Because the vegetables are blended into the eggs, they should be sautéed until they are just tender, and in the case of the sweet potatoes, this will mean they break up a bit which is ok. It also doesn't really matter how long or how short the pieces are, since when the frittata is cut into wedges, the vegetables will be cut as well. I played around with the different blades, and it's really fine whichever blade you use in this flexible recipe – just cook everything until it is al dente.
You can use any vegetables that you and your kids like, this is just a basic blueprint, though only certain firm vegetables can be spiralized. If you don't have a spiralizer, you can chop the vegetables -- it may not look quite as cool but it will still be delicious. For a brunch buffet, put this out with a pasta salad, a big pot of tomato soup, and some crusty bread, and perhaps a green salad, and you'll have a beautiful and substantial table.

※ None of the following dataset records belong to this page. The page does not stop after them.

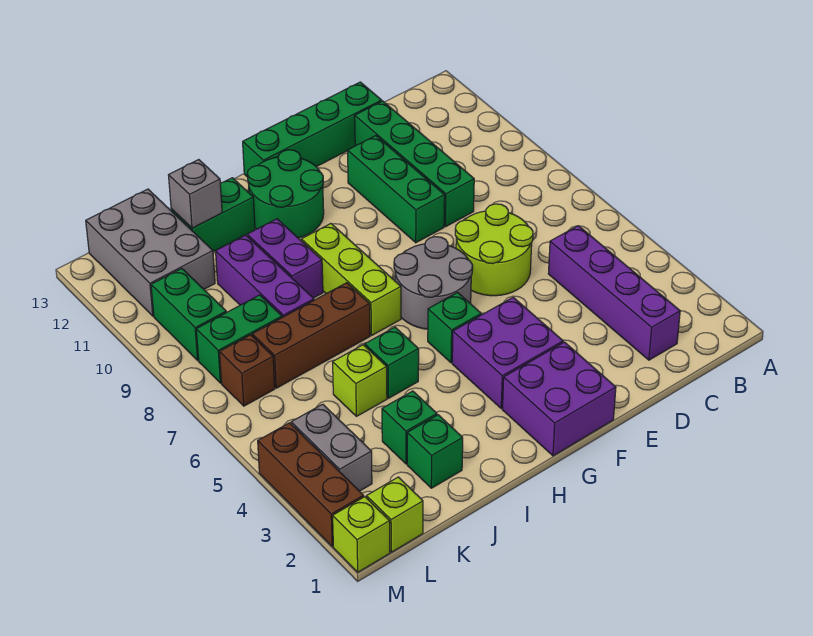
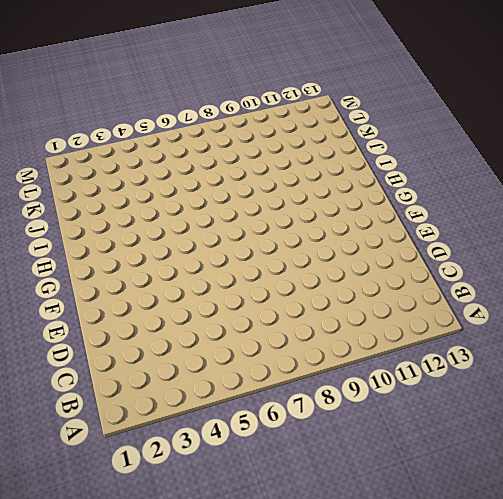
none -> purple brick C2:C5 level 1
none -> lime round brick D6:E7 level 1
none -> green brick D9:D12 level 1

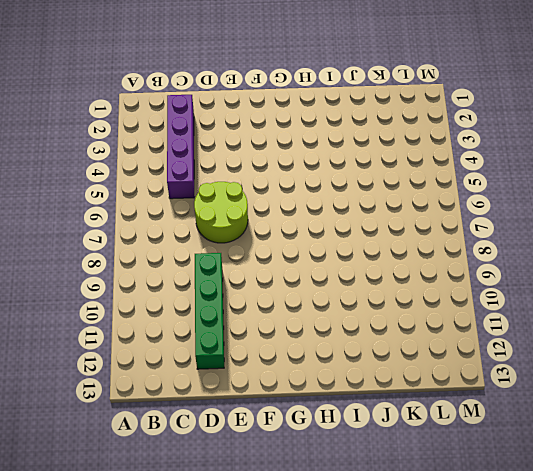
none -> green brick D13:G13 level 1
none -> green brick E9:E11 level 1
none -> purple brick F1:G2 level 1

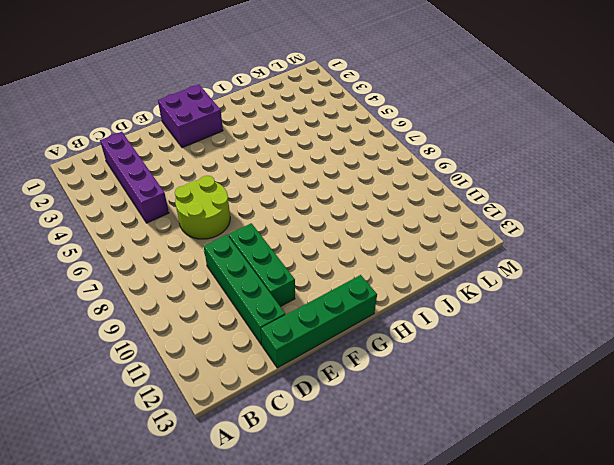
none -> purple brick F3:G4 level 1
none -> grey round brick F6:G7 level 1
none -> green brick G5 level 1

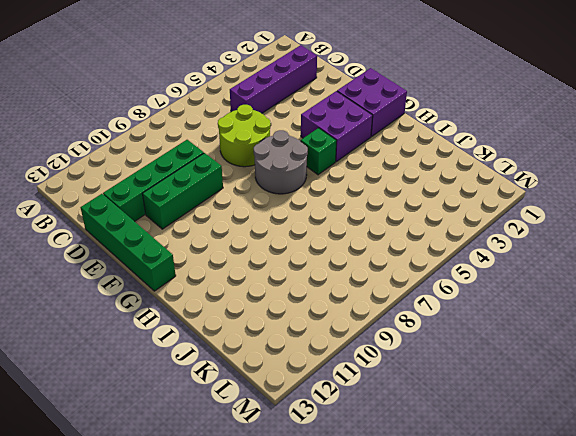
none -> green round brick G11:H12 level 1
none -> lime brick H7:H9 level 1
none -> green brick I5 level 1

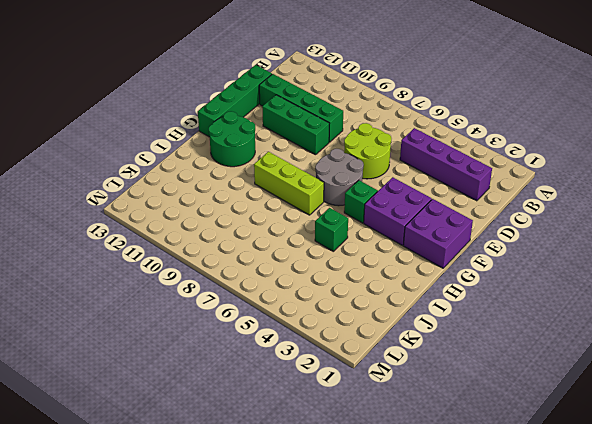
none -> brown brick I7:K7 level 1
none -> purple brick I9:I10 level 1
none -> green brick I12:J12 level 1

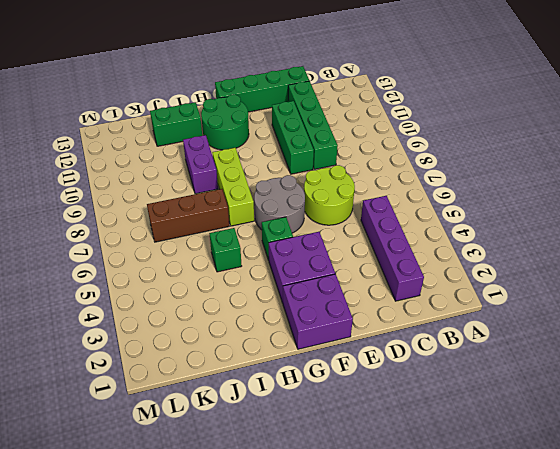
none -> green brick J2 level 1
none -> green brick J3 level 1
none -> lime brick J5 level 1

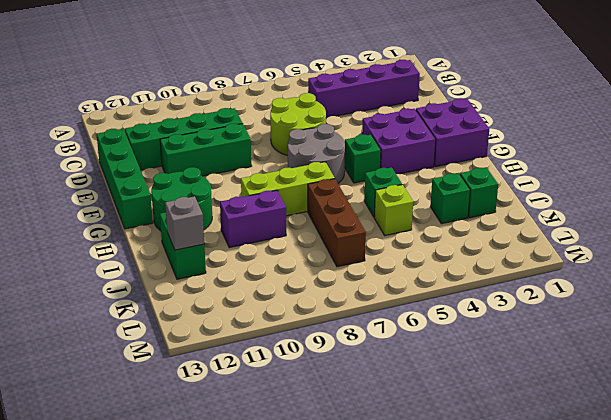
none -> purple brick J8:J10 level 1
none -> green brick K8:L8 level 1
none -> grey brick K11:L13 level 1

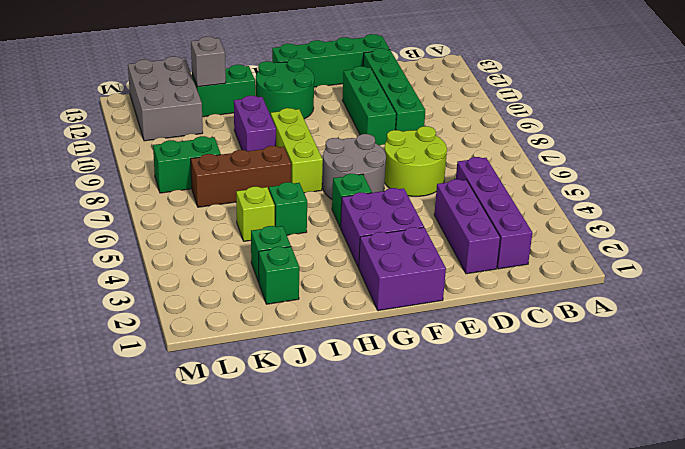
purple brick D2:D4 level 1 -> purple brick J8:J10 level 1
none -> lime brick L1 level 1
none -> grey brick L3:L4 level 1
none -> brown brick L7 level 1

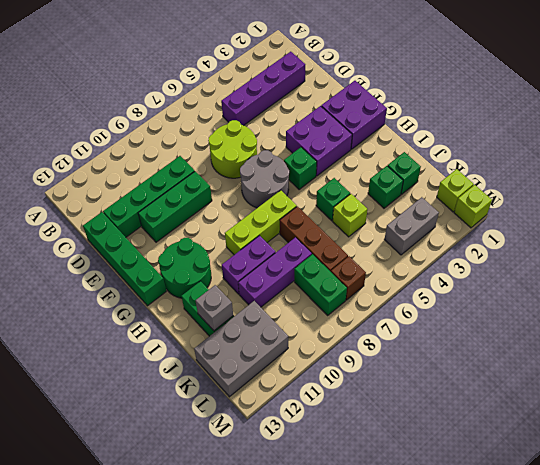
none -> green brick L9:L10 level 1
none -> brown brick M2:M4 level 1

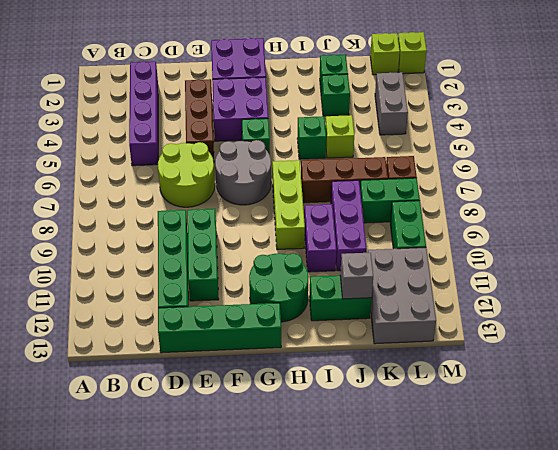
brown brick E3:E5 level 1 -> brown brick M2:M4 level 1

- 2 teaspoons vegetable oil
- 1 onion, spiralized
- ½ sweet potato, spiralized
- 1 red potato, spiralized
- Salt and pepper to taste
- ½ medium zucchini, spiralized
- ½ cup shredded cabbage
- 8 large eggs
Gather the ingredients.
Preheat the broiler, with the rack set about 4 inches from the heat source.
In a medium (10-inch) broiler-proof skillet heat the oil over medium heat. Add the onion, sweet potato, and red potato, season with salt and pepper, and cook, stirring occasionally until the vegetables are starting to become tender, about 8 minutes. Add the zucchini and cabbage and sauté for about 6 more minutes, until everything is tender.
Meanwhile, in a medium bowl, whisk the eggs, and season with salt and pepper. Pour the eggs into the pan, and stir to blend everything evenly. Lower the heat to medium-low and cook until the bottom is well set, but the very top is still runny. Place the skillet under the broiler. Broil until the frittata is completely set, 2 to 4 minutes. Remove from the oven and let sit for a minute or two (watch the handle of the pan!), then serve in wedges. Great warm, at room temp or even cold.